DOCUMENT PASSAGE:
____________

11 Alaska Admin. Code § 83.220

Current through May 31, 2024
Section 11 AAC 83.220 - Development account credits
(a) For purposes of (b) and (c) of this section, a lessee's qualified development costs are development costs as defined in 11 AAC 83.219 less
(1) general overhead and administrative expense;
(2) ad valorem tax;
(3) lease rentals;
(4) capital access fees for use of a production facility in existence before the commencement of commercial production from the NPSL; and
(5) the product of $.30 multiplied by the amount of the lessee's working interest Btu-equivalents of oil and gas produced during the month, including any overriding royalty share of oil and gas but not including the state's royalty share of oil or gas.
(b) A lessee's qualified development costs incurred during a month after March 2006 and before January 2014 generate a credit against the development account in that month. Except as otherwise provided in this subsection, the credit is equal to 20 percent of the qualified development costs. For a month after June 2007 and before January 2014, half of the credit is discounted for one year based on the annualized monthly interest rate for the development account applicable to the month the qualified development costs are incurred. In addition, the commissioner may approve a discount to the credit if the lessee shows by clear and convincing evidence that the lessee cannot either
(1) use the qualified development costs to reduce its own production tax liability for the calendar year under AS 43.55; or
(2) realize the full value of the credit by using or selling a tax credit under AS 43.55 based on the qualified development costs.

____________

TASK REQUIREMENTS:
• a. Answer the following questions from the regulation on development account credits:
(i) What dollar amount is multiplied by the lessee's working interest Btu-equivalents of oil and gas produced during the month?
(ii) Except as otherwise provided, what percentage of the qualified development costs is the credit equal to?
(iii) Costs incurred during which span of months generate a credit against the development account?
• b. Rewrite the regulation on development account credits from "11 Alaska Admin." to "oil or gas.", replacing "ad valorem tax" with "property tax".
The material below has no connection to the regulation on development account credits.

DATA SUPPLIED:
____________

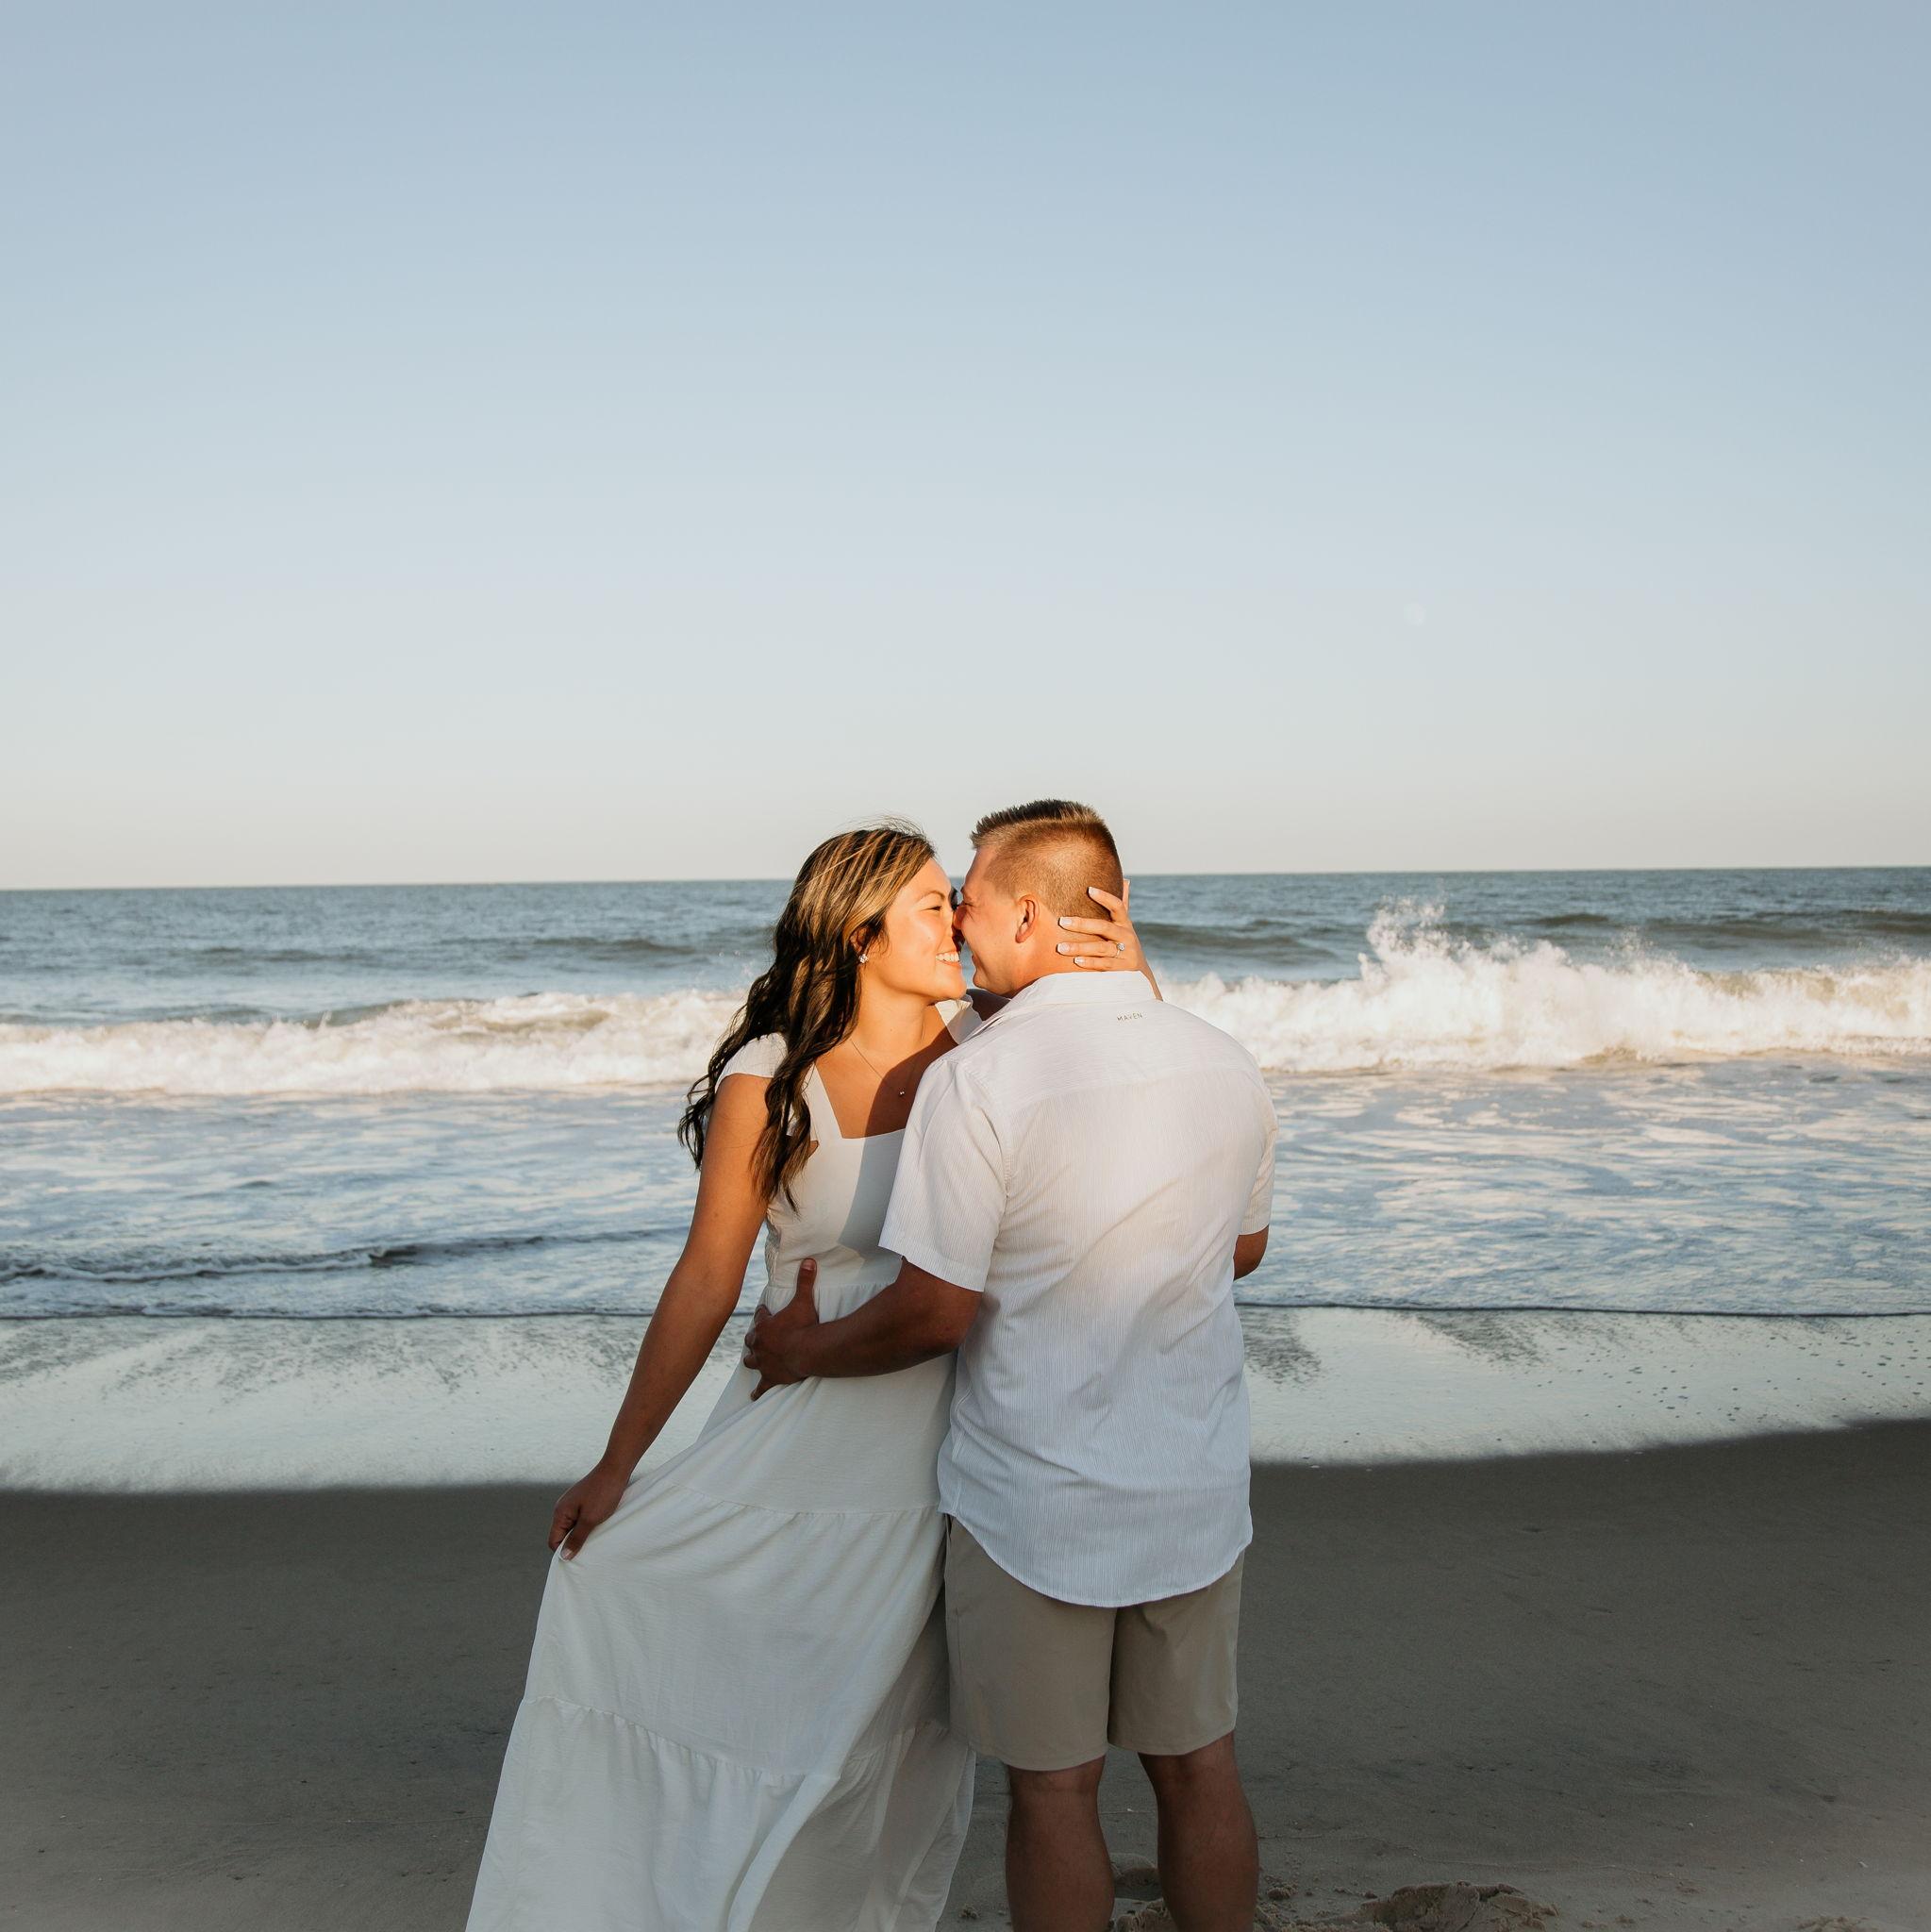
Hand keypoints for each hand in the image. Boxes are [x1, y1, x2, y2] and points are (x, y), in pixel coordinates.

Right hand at [549, 1460, 630, 1558]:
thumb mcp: (590, 1519)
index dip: (563, 1552)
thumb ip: (577, 1538)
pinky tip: (600, 1528)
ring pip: (573, 1527)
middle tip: (590, 1551)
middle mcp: (563, 1508)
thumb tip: (564, 1557)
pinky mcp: (583, 1501)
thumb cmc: (603, 1494)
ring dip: (583, 1535)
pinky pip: (581, 1519)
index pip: (554, 1541)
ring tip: (596, 1539)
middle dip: (574, 1544)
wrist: (616, 1469)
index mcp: (560, 1513)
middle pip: (563, 1535)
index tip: (579, 1558)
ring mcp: (573, 1504)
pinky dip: (588, 1525)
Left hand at [743, 1256, 819, 1399]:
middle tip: (758, 1337)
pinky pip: (761, 1387)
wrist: (805, 1352)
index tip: (765, 1312)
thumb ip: (805, 1281)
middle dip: (754, 1338)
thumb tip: (808, 1259)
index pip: (760, 1316)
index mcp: (765, 1326)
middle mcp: (759, 1344)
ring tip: (751, 1360)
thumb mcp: (803, 1301)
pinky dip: (757, 1392)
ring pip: (751, 1361)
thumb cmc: (803, 1326)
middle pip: (752, 1339)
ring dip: (752, 1359)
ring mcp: (763, 1363)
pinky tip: (752, 1397)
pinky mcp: (770, 1378)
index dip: (763, 1314)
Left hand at [1057, 881, 1151, 980]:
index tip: (1089, 889)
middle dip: (1082, 924)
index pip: (1118, 906)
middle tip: (1062, 921)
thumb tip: (1126, 880)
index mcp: (1125, 923)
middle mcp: (1127, 936)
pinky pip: (1105, 965)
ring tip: (1061, 947)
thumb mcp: (1125, 925)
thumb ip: (1123, 904)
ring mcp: (1127, 953)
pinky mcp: (1123, 968)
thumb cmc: (1125, 943)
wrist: (1140, 973)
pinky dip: (1091, 963)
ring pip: (1101, 948)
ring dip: (1080, 947)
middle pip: (1104, 927)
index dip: (1105, 897)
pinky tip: (1076, 961)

____________

LIST OF ANSWERS:
• a.
(i) $.30
(ii) 20 percent
(iii) Months after March 2006 and before January 2014

• b.
11 Alaska Admin. Code § 83.220

Current through May 31, 2024
Section 11 AAC 83.220 - Development account credits
(a) For purposes of (b) and (c) of this section, a lessee's qualified development costs are development costs as defined in 11 AAC 83.219 less
(1) general overhead and administrative expense;
(2) property tax;
(3) lease rentals;
(4) capital access fees for use of a production facility in existence before the commencement of commercial production from the NPSL; and
(5) the product of $.30 multiplied by the amount of the lessee's working interest Btu-equivalents of oil and gas produced during the month, including any overriding royalty share of oil and gas but not including the state's royalty share of oil or gas.